Violences à Port-au-Prince : MSF contrainte de fermer l’hôpital de Cité Soleil

Face du centre de Turgeau
Porte d'entrée du centre d'urgence MSF de Turgeau situé au centre de Port-au-Prince. © MSF/Alexandre Marcou

Médecins sans Frontières (MSF) est contrainte de fermer temporairement son hôpital de Cité Soleil, alors que les violences se propagent de façon préoccupante depuis le 28 février dans l’ensemble des quartiers de la capitale haïtienne. Cette décision a été prise à la suite d’affrontements d’une extrême violence, qui opposent des groupes armés lourdement armés, à quelques mètres de l’enceinte de l’hôpital, MSF étant dans l’incapacité de garantir la sécurité de son personnel et de ses patients.

« Nous vivons des scènes de guerre à quelques mètres de notre établissement » explique Vincent Harris, référent médical chez MSF. « Notre hôpital n’a pas été ciblé directement, mais est impacté par les combats depuis que l’hôpital s’est retrouvé sur la ligne de front ». Plusieurs balles perdues ont été retrouvées à l'intérieur de l’hôpital, et l’accès est devenu quasiment impossible pour les patients dont certains ont été blessés aux abords de la structure. « Nous sommes conscients que la fermeture de cet hôpital va nuire gravement aux habitants de Cité Soleil, mais nos équipes ne peuvent pas travailler sans garanties de sécurité » conclut-il.

Les équipes de MSF, présentes en Haïti depuis plus de 30 ans, appellent à la cessation des hostilités à la porte de leur hôpital et au respect de la mission médicale afin de pouvoir reprendre leurs activités dans les plus brefs délais et continuer de fournir les soins de santé à la population de Cité Soleil.

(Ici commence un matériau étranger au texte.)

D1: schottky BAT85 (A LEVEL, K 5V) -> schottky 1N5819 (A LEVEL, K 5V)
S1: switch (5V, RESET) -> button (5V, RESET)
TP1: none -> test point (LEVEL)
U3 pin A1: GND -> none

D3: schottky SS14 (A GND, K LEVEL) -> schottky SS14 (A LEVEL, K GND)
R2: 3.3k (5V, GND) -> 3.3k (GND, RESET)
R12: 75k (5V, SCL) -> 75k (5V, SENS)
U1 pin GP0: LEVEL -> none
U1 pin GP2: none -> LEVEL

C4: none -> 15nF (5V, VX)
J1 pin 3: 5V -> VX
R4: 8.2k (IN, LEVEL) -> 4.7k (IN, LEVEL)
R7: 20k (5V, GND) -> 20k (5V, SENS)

L’organisation s’alarme de la dégradation vertigineuse de la situation sécuritaire dans l’ensemble de la capitale haïtienne et de la précarité croissante qu’elle entraîne, alors que les populations font face à des besoins humanitaires et sanitaires de plus en plus importants.

Dans le centre-ville, le bilan s’alourdit dans le centre d’urgence de MSF situé à Turgeau, qui reçoit chaque jour jusqu’à dix fois plus de blessés par balle que la moyenne. « Depuis que les combats ont repris à Bel Air, le mardi 28 février, nous avons reçu de nombreux enfants, femmes et personnes âgées, qui sont des victimes collatérales de ces affrontements » explique le responsable des activités médicales Dr. Frandy Samson. « Il est difficile de dire quel est le nombre de blessés, ailleurs, dans la ville, car certains sont terrorisés et préfèrent ne pas sortir de leur quartier ».

Les cliniques mobiles de MSF qui fournissent des soins aux populations dans ces quartiers touchés par la violence urbaine, ont été témoins directs des affrontements armés qui ont éclaté et ont dû arrêter précipitamment leurs consultations. En suivant ces populations qui ont fui vers des sites informels rapidement surpeuplés, nos équipes ont pu constater les besoins criants des nombreux déplacés, constamment exposés aux balles perdues, dans des conditions d’hygiène déplorables, alors que l’accès à l’eau potable est très limité.

Avec l’intensification et l’extension des combats entre groupes armés, la population entière de la capitale est confrontée à une situation intenable. « On se sent de moins en moins en sécurité, mes voisins ont trouvé une balle perdue dans les escaliers, ils tirent sur notre maison », témoigne un employé MSF qui préfère garder l’anonymat. « De nombreuses personnes évacuent la zone, moi-même j’ai été obligé de partir avec ma famille pour me réfugier chez un ami ».

Malgré la fermeture temporaire de l’hôpital de Cité Soleil et la dégradation sécuritaire, les équipes MSF réitèrent leur engagement envers l’ensemble de la population haïtienne, première victime des violences qui déchirent le Pays depuis des années, et feront leur possible pour continuer de prodiguer des soins de qualité. Nos équipes continuent de soigner les victimes de violences et brûlés à Tabarre, les victimes de violences sexuelles dans leur clinique à Delmas 33 et en Artibonite, les victimes d’accident graves dans le centre d’urgence à Turgeau, les femmes enceintes et leurs bébés dans le département du Sud ou encore les populations touchées par la violence urbaine grâce aux cliniques mobiles.